Malek Chebel

Anthropologue et psychanalyste

Publié le 8 mars 2004 Lecture : 3 minutes.

Spécialiste du monde arabe et de l’islam, Malek Chebel, 51 ans, est l’auteur de nombreux ouvrages de référence sur la société musulmane, notamment Le Corps en islam (PUF, 1984), L’Esprit de sérail, Mythes et pratiques sexuels au Maghreb (Payot Poche, 1995) ou encore L’Encyclopédie de l’amour en islam (Payot, 1995). Son dernier livre, Manifeste pour un islam des Lumières (Hachette Littératures, 2004), consiste en vingt-sept propositions pour réformer l’islam.
Jeune Afrique/L’intelligent : Les travaux de la commission Stasi n’ont-ils pas, sur le terrain législatif, accouché d’une souris ?
Malek Chebel : En effet. J’ai le sentiment qu’il y avait, dès le départ, la volonté d’arriver à un texte court réaffirmant le principe de la laïcité, au détriment d’autres principes comme celui de l’identité. Ce texte refuse aux jeunes issus de l’immigration le droit de s’approprier une autre identité que celle qu’on leur propose. Il fallait couper court à toute remise en question, même partielle, de la laïcité.

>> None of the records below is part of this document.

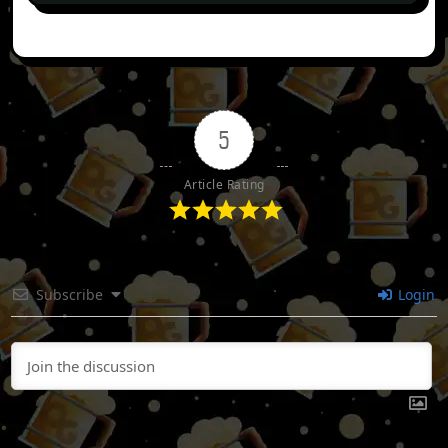
5
Article Rating
Subscribe
Login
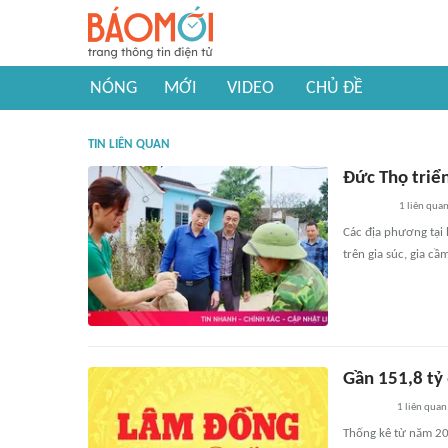
NÓNG
MỚI
VIDEO
CHỦ ĐỀ
TIN LIÊN QUAN
Đức Thọ triể
1
liên qua
Các địa phương tại
trên gia súc, gia c
Gần 151,8 tỷ
1
liên quan
Thống kê từ năm 201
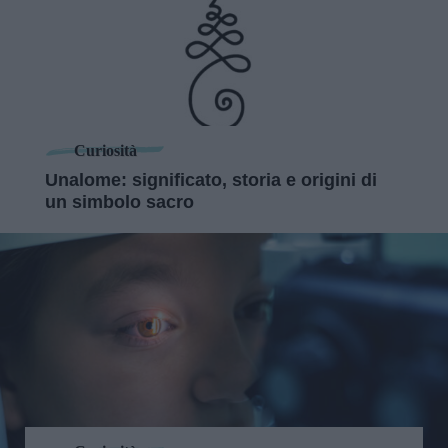
Curiosità
Unalome: significato, storia e origini di
un simbolo sacro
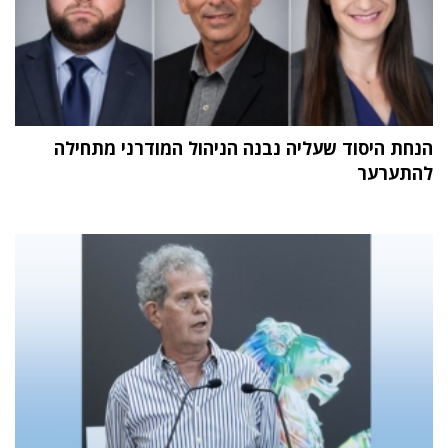
הנחת היסוד שעליה נבנה הניהול המודרני מתחילה
להתערער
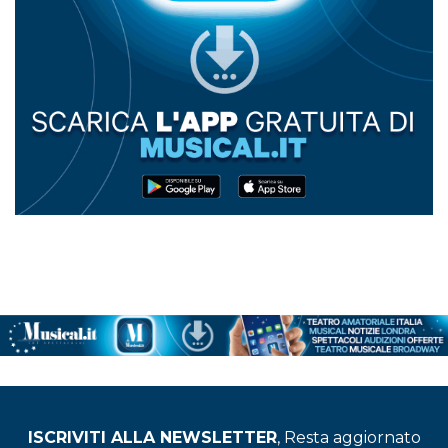
ISCRIVITI ALLA NEWSLETTER
, Resta aggiornato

J.A.I. : Fallait-il légiférer, et le faire de cette manière ?
M.C. : Légiférer, sûrement. On a affaire à des gens qui accaparent le cadre religieux pour imposer leur vérité, au détriment de celle des autres. Cela crée un climat malsain. La loi est donc une bonne chose, mais seulement si elle est complétée par des mesures plus globales. Bien sûr, elle doit s’appliquer à tous, de manière rigoureuse et équitable. C’est fondamental. Mais il ne faut pas oublier qu’elle n’est qu’un référent, la partie visible de l’iceberg. La partie immergée, c’est la misère, la marginalité, les tours « criminogènes » et les banlieues sans espoir.

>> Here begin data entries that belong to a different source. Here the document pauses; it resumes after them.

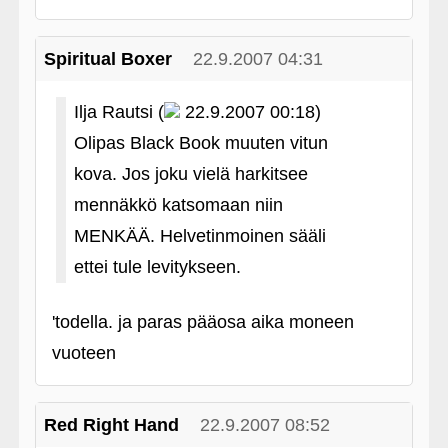
Spiritual Boxer
22.9.2007 04:31
Ilja Rautsi (
22.9.2007 00:18)
Olipas Black Book muuten vitun
kova. Jos joku vielä harkitsee
mennäkkö katsomaan niin
MENKÄÄ. Helvetinmoinen sääli
ettei tule levitykseen.
'todella. ja paras pääosa aika moneen
vuoteen
Red Right Hand
22.9.2007 08:52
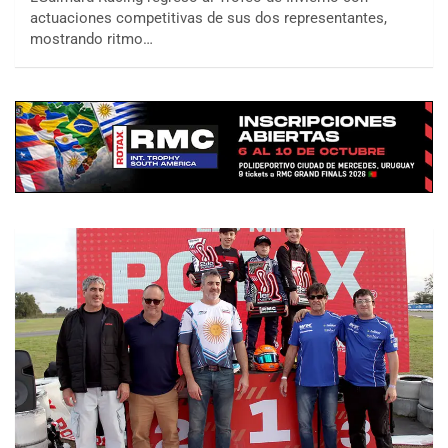
actuaciones competitivas de sus dos representantes,
mostrando ritmo…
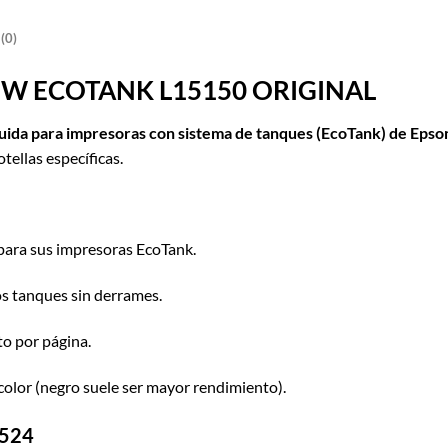
(0)
OW ECOTANK L15150 ORIGINAL
íquida para impresoras con sistema de tanques (EcoTank) de
Epso
tellas específicas.
para sus impresoras EcoTank.
os tanques sin derrames.
to por página.
color (negro suele ser mayor rendimiento).
T524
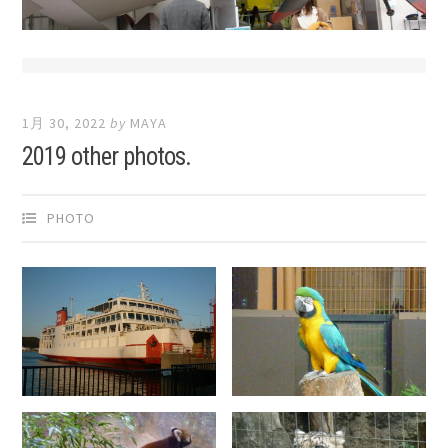
1月 30, 2022
by
MAYA
2019 other photos.
PHOTO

J.A.I. : Le problème n’est pas uniquement économique et social…
M.C. : Au-delà de l’économique et du social, il y a l’histoire, l’idéologie et la religion. Mais tout cela ne s’exprimait pas de la même manière il y a seulement dix ans. Depuis, on assiste à une politisation des banlieues et de l’islam. Mais c’est une politisation anarchique, incontrôlée, qui s’opère dans le silence et l’anonymat. Face à ce phénomène, les politiques ont longtemps préféré fermer les yeux. En laissant faire, ils ont pris le risque de voir se constituer certains mouvements sur la base exclusive de l’adhésion à un dogme, ce qui est pour le moins dangereux.

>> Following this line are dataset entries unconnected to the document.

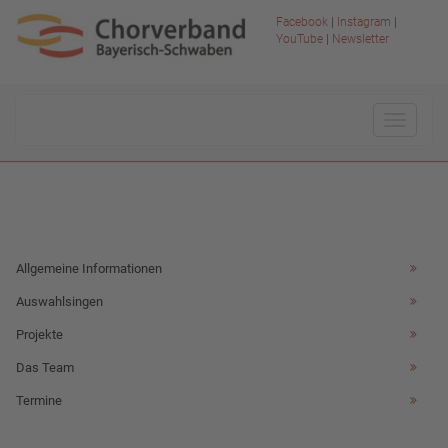
Facebook
|
Instagram
|
YouTube
|
Newsletter
Toggle
navigat
Allgemeine Informationen
Auswahlsingen
Projekte
Das Team
Termine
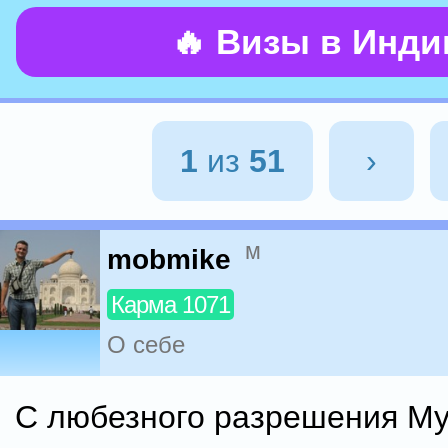
🔥 Визы в Инд
1
из
51
›
м
mobmike
Карма 1071
О себе
С любезного разрешения Му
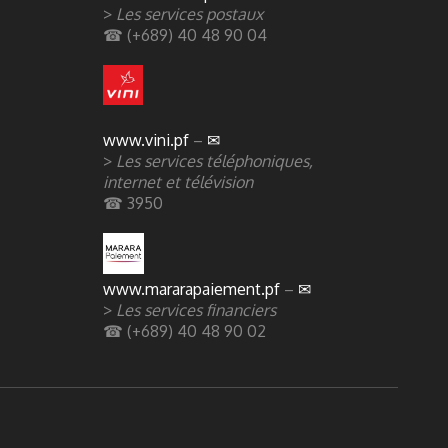
>
Les services postaux
☎ (+689) 40 48 90 04
www.vini.pf
–
✉
>
Les services téléphoniques,
internet et télévision
☎ 3950
www.mararapaiement.pf
–
✉
>
Les services financiers
☎ (+689) 40 48 90 02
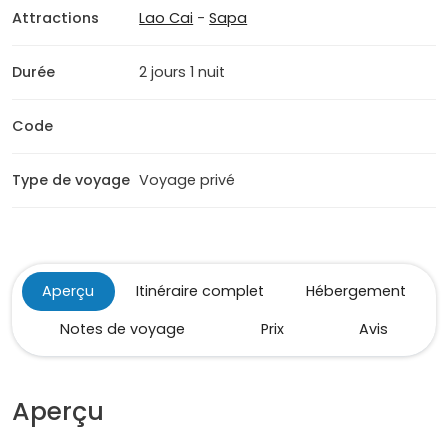
Attractions
Lao Cai
-
Sapa
Durée
2 jours 1 nuit
Code
Type de voyage
Voyage privé
Aperçu
Itinéraire complet
Hébergement
Notes de voyage
Prix
Avis
Aperçu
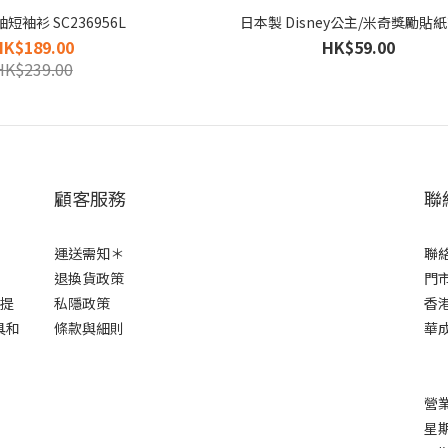
短袖衫 SC236956L
日本製 Disney公主/米奇獎勵貼紙
HK$189.00
HK$59.00
HK$239.00
顧客服務
聯
運送需知＊
聯
退換貨政策
門市
市提
私隱政策
香港
具和
條款與細則
華成
營業
星期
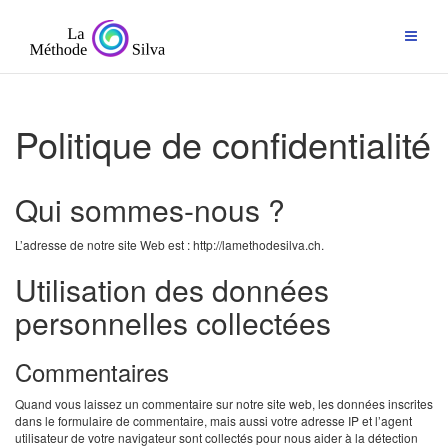
Passer
au
contenu
Politique de confidentialité
Qui sommes-nous ?
L’adresse de notre site Web est : http://lamethodesilva.ch.
Utilisation des données
personnelles collectées
Commentaires
Quand vous laissez un commentaire sur notre site web, les données inscrites
dans le formulaire de commentaire, mais aussi votre adresse IP et l’agent
utilisateur de votre navigateur sont collectés pour nous aider à la détection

J.A.I. : Cette situation est-elle propre à la France ?
M.C. : Non, mais c’est en France que les populations musulmane et juive sont le plus nombreuses. Et il existe dans ce pays une tradition laïque, une stricte séparation du religieux et du politique, qui n’a pas d’équivalent en Europe. Je crois aussi qu’il y a derrière ces questions un vrai non-dit, pour ne pas dire un tabou. Regardez l’UMP (parti présidentiel). Jusqu’à présent, le parti présidentiel était celui qui avait le mieux réussi à intégrer les Maghrébins à la vie politique. Or sur ses listes pour les prochaines élections régionales, il n’y a pratiquement aucun candidat issu de l’immigration figurant en position éligible. L’adoption de la loi n’ayant pas transformé les mentalités comme par enchantement, il est à craindre que le discrédit dont l’islam fait l’objet perdure. Et que ladite loi soit appliquée avec davantage de rigueur pour les musulmans que pour les autres.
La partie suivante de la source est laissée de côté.